First of all, before I say anything, look at that line for 2004.  Ben Sheets had 12 wins in 2004.  That’s all you need to know about the importance of the “win” stat.

But secondly, Sheets did have a bit of a down year in ‘07, at least by his standards.  The things that he’s known for, which are high strikeout totals and ridiculous strikeout/walk ratios, weren’t really there in 2007.  It’s mainly because his strikeouts took a significant dip.  They made his k/9 solid rather than good, and his k/bb good rather than superhuman.  It’s something that really makes approaching an extension tricky, because the Brewers might not want to give top-of-the-line starter money to a guy who’s now just good rather than elite.

They are stuck in a catch-22:  If Sheets gets hurt again the Brewers won’t want to keep him; if he stays healthy (and pitches well) they won’t be able to keep him.

This might be true, but a very realistic scenario exists where it’s not.  If Sheets stays healthy and pitches well, the club should approach him about an extension during the season.  Rather than pulling a Barry Zito (everyone knew Oakland wasn’t going to re-sign him), try for a Jake Peavy, Carlos Zambrano or Roy Oswalt (all signed big extensions during the season).

If the Brewers are serious about re-signing Sheets, and I would definitely argue that they should be (again, IF he’s healthy), then they need to approach him during the season.  If they don’t, and he reaches free agency, the bidding will quickly escalate past what the Brewers should spend.

Sheets signed a below-market value with the Brewers once, so it’s feasible that he might do it again.  The Brewers just need to act as soon as they see he’s healthy and effective.  If he’s churning along around the All-Star Break, I’d make a strong push for it at that time.

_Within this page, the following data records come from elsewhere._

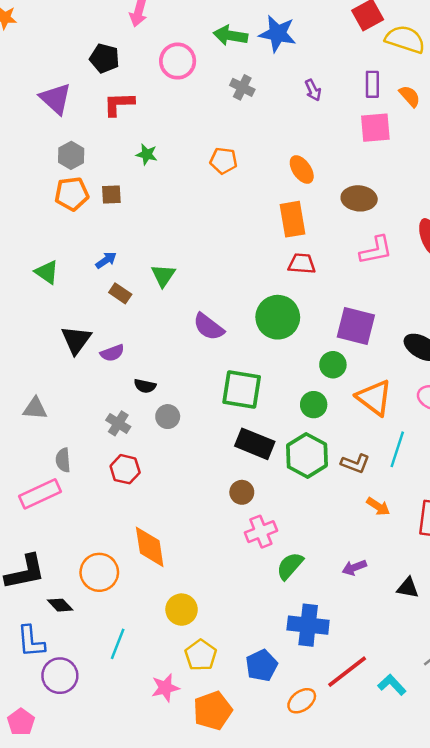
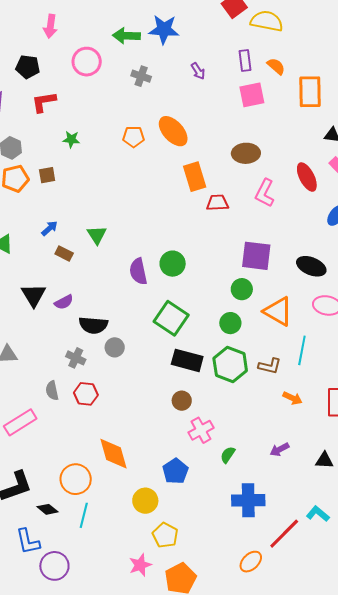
orange ellipse: (302, 170) -> (173, 131), moved, size x1.4
pink L-shape: (376, 250) -> (265, 193), turned 136
red trapezoid: (302, 264) -> (218, 203), moved
green circle: (278, 317) -> (173, 264), moved, size x0.7
purple semicircle: (209, 327) -> (138, 271), turned 48
black semicircle: (145, 386) -> (93, 325), size x1.6
green square: (242, 390) -> (171, 318), turned 32
gray semicircle: (63, 460) -> (52, 391), moved
green semicircle: (290, 566) -> (228, 455), size x0.7
cyan line: (118, 644) -> (84, 515), moved
blue pentagon: (262, 665) -> (175, 471), moved
cyan L-shape: (392, 685) -> (318, 514), moved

In my opinion, Sheets is the most valuable impending free agent the Brewers have had since Paul Molitor left in 1993.  Sure, they had Greg Vaughn, Richie Sexson and Carlos Lee, but Sexson was the only one who approached Sheets’ level (Vaughn was past his prime and Lee was not a franchise player, thus not worth the huge contract).  Everyone knew Sexson wasn’t going to sign here though, and the situation with Sheets is a lot different.  I think the fact that the Brewers did not trade Sheets this past off-season really shows that they are going to try to keep him.